Hiçbir şey hissetmiyordum. Hislerimi kaybetmiş gibiydim. Yıllar önce ailemin öldüğü gün bile böyle hissetmemiştim. Çünkü bu sefer ölümü ben çağırmıştım. Eztli'nin dediği her şeyi yapmıştım. Şimdi kazanmamız lazım değil miydi? Neden her şeyi kaybetmiştim? Diego'nun uyanacağını ve artık tamamen özgür olacağını söylemişti. Bu muydu özgürlük?
Sağ elimin eklemlerine yalvararak hareket ettirdim parmaklarımı. Yıllar önce yapılmış bir heykel gibiydim. Zorla ayırdım parmaklarımı kanlı bıçaktan. Sanki tenime işlenmişti. Hayatım boyunca orada kalacak gibiydi. Beklediğim olmadı, bıçak elimden kayıp zemine düştü. Çıkan sesi işitmedi kulaklarım. Çalışan tek duyu organım, burnumdu.
Yeniden kazandığım elimi yüzünü kaplamış saçlarına dokundurdum. Yüzü o kadar soluktu ki...
''Can?''
Bir ses duydum ama bakmadım bile sahibine. Çünkü duymak istediğim tek ses kucağımdaki bedene ait olandı.
''Can ne oldu böyle?''
Ne olmuştu? Ben ne yapmıştım? Aklımda dolanıp duran sorunun cevabını kim verecekti bana?
''Can!''
Yüksek ses irkilmeme sebep oldu.
''Kalbi atmıyor.'' Saatlerdir çalışmayan ses tellerim canımı acıttı ama konuştum. Aynı cümleyi kurmak en kolayı geldi o an. ''Kalbi atmıyor.''
''Can, bırak. Çekil.'' Bedenimi itti. Bir çuval gibi yere yığıldığımda kalkamadım geri. Hala gelenin kim olduğunu bile kavrayamıyordum. Sadece ses vardı. Gözlerim kapalı mıydı, yoksa gerçekten bu kadar karanlık mıydı? Kör olmuş gibiydim.

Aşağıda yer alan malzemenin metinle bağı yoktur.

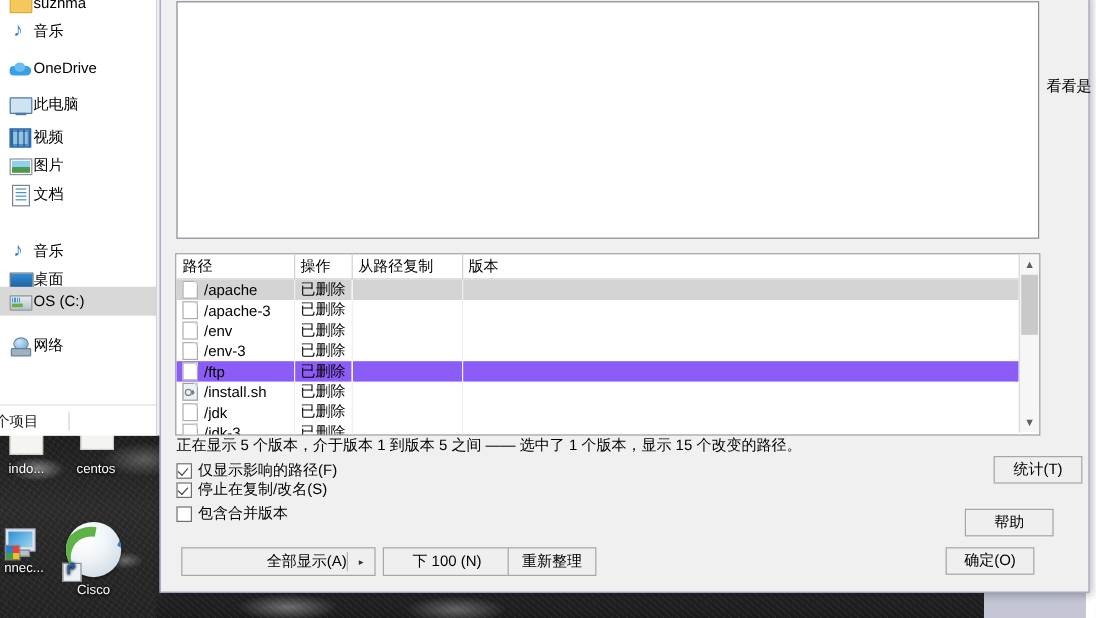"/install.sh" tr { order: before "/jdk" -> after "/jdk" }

''Can, gözlerini aç. Bana bak!'' Sanırım kör olmamıştım. Gerçi ne önemi vardı ki?
Suratıma vurulan küçük tokatları yavaş yavaş hissetmeye başladığımda araladım gözlerimi. İlk karşıma çıkan şafağın geldiğini gösteren gökyüzüydü. Güneş doğacaktı. Kızıl gökyüzü bana sadece kanı hatırlattı.